Selain itu, ia juga menyinggung metode hot and cold therapy, yakni mengombinasikan ice bath dengan sauna. Menurutnya, metode ini juga memiliki manfaat dalam membantu pemulihan otot setelah latihan beban apabila dilakukan dengan tepat.
Meski menawarkan berbagai manfaat, dr.
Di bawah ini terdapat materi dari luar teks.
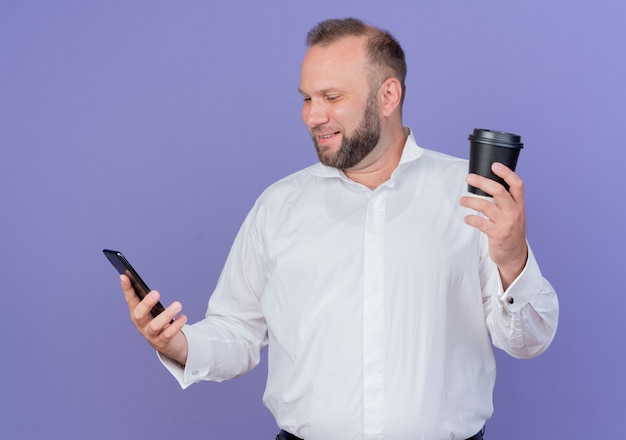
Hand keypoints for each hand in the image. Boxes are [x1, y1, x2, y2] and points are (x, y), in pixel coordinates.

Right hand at [121, 274, 188, 365]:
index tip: (124, 276)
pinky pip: (168, 334)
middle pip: (139, 314)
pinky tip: (184, 317)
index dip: (126, 289)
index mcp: (136, 313)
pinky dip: (176, 325)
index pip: (130, 300)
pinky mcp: (161, 342)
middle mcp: (141, 324)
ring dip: (166, 315)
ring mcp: (150, 334)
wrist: (167, 344)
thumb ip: (150, 300)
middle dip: (146, 304)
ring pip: (155, 326)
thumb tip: (152, 290)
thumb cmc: (158, 320)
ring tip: (178, 305)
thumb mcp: (153, 310)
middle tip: (156, 293)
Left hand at [460, 162, 528, 289]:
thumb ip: (505, 201)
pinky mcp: (497, 234)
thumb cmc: (511, 230)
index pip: (517, 184)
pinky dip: (470, 219)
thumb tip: (487, 184)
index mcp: (519, 205)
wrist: (515, 255)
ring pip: (485, 206)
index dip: (507, 173)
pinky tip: (467, 218)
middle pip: (498, 191)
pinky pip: (480, 223)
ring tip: (462, 200)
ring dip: (470, 201)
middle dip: (482, 182)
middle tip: (469, 178)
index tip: (494, 165)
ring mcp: (506, 223)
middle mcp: (515, 212)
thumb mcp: (514, 214)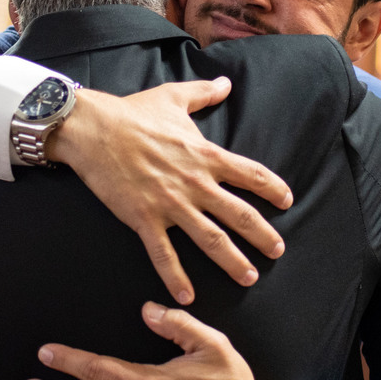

Tirta mengingatkan agar penggunaan sauna tidak dilakukan secara berlebihan. Paparan suhu panas dalam durasi terlalu lama justru dapat berdampak negatif terhadap kesehatan reproduksi pria, terutama kualitas sperma.
"Tapi, sauna yang terlalu sering dan terlalu lama, misalkan lebih dari 40 menit atau lebih dari 15 menit dan dilakukan terus-terusan, itu justru mengganggu kinerja sperma pada testis," tegasnya.
Menurut dr. Tirta, testis merupakan organ yang sangat sensitif terhadap perubahan suhu. Karena itu, paparan panas yang berlebihan, termasuk saat terlalu lama berada di sauna, dapat memengaruhi proses pembentukan sperma.
"Maka buat teman-teman yang sauna, boleh, tapi enggak sampai sejam dua jam juga. Mau ngapain juga sauna sejam? Orang sauna itu biasanya habis yoga atau habis angkat beban. Habis lari itu jarang orang sauna, habis lari ya ice bath," pungkas dr. Tirta.